Martha gigit bibir bawahnya, menengadah untuk membangun bendungan besar agar air matanya tidak tumpah. Martha harus bertahan selama berada di panggung, setelah itu jika harus kalah, dia rela tidak bisa bangun. Setelah mengumpulkan kembali keberaniannya, Martha pandangi lagi ratusan orang yang menunggu wanita itu bicara untuk terakhir kali.
“Makasih udah kasih saya kesempatan buat berdiri di sini. Cukup berhenti di saya supaya nggak ada orang lain yang ngerasain susahnya di posisi saya.”
Martha menjatuhkan mic hingga tergeletak di atas panggung.

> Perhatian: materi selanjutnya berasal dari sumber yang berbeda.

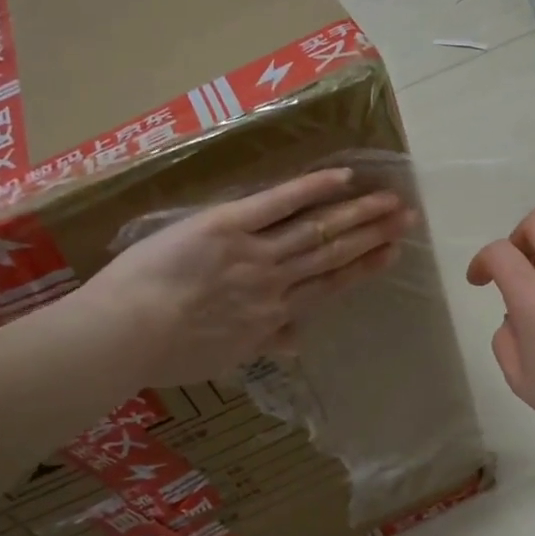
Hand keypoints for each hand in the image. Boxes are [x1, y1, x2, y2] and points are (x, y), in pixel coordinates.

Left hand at [54, 168, 410, 384]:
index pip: (329, 286)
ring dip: (357, 213)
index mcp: (273, 316)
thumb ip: (263, 343)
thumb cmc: (168, 354)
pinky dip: (312, 189)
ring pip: (317, 230)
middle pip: (333, 254)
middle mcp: (276, 282)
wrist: (127, 334)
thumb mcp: (224, 358)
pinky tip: (343, 176)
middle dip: (373, 235)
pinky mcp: (228, 225)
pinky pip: (277, 204)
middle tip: (407, 218)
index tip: (392, 252)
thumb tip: (296, 342)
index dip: (364, 267)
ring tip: (389, 199)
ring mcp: (255, 252)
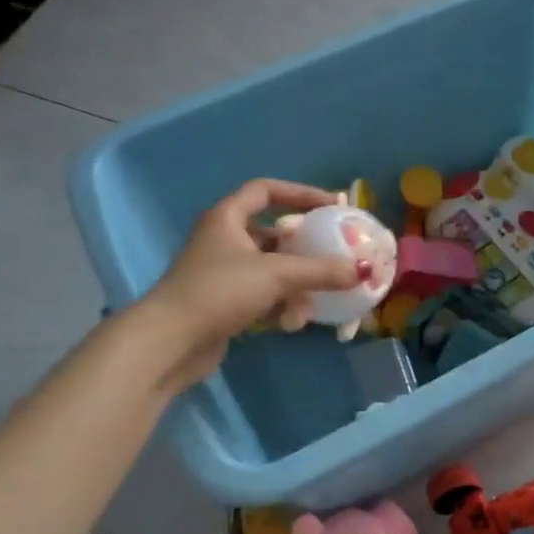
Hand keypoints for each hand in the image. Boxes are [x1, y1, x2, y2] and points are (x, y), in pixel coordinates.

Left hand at [144, 179, 360, 381]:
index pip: (265, 190)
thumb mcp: (276, 275)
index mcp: (227, 218)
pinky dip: (280, 305)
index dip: (300, 193)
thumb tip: (362, 270)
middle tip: (334, 255)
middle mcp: (223, 240)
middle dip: (305, 248)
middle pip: (274, 234)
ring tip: (314, 302)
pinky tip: (291, 323)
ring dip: (296, 285)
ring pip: (272, 269)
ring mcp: (222, 273)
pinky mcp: (224, 303)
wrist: (171, 342)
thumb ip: (321, 270)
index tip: (332, 206)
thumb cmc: (220, 292)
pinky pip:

Tenaganya sudah tidak mampu menampung beban di tubuh. Beruntung tak lama setelah menyudahi luapan hatinya, Martin berhasil naik ke panggung dan mendekati Martha. Pria itu menyampirkan jasnya ke tubuh sang puan, menutupi tubuh Martha yang makin bergetar hebat, lalu membawanya turun setelah Martin layangkan tatapan penuh dendam pada Dalia yang tampak tidak bersalah.
“Tin, gue—”
Martin menggeleng pelan ketika Julian berusaha bicara, membungkam temannya untuk membiarkan pria itu membawa istrinya pulang sebelum jadi bulan-bulanan terlalu lama. Seiring dengan dua pasang kaki yang melangkah ke luar, Martin bersumpah tidak akan memaafkan siapa pun yang sudah mempermainkan Martha hingga orang itu mendapatkan ganjarannya.
Kali ini Martin tidak akan diam. Terima atau tidak, sudah waktunya Martin biarkan kobaran api dalam dirinya menyebarkan bara pada yang bersalah.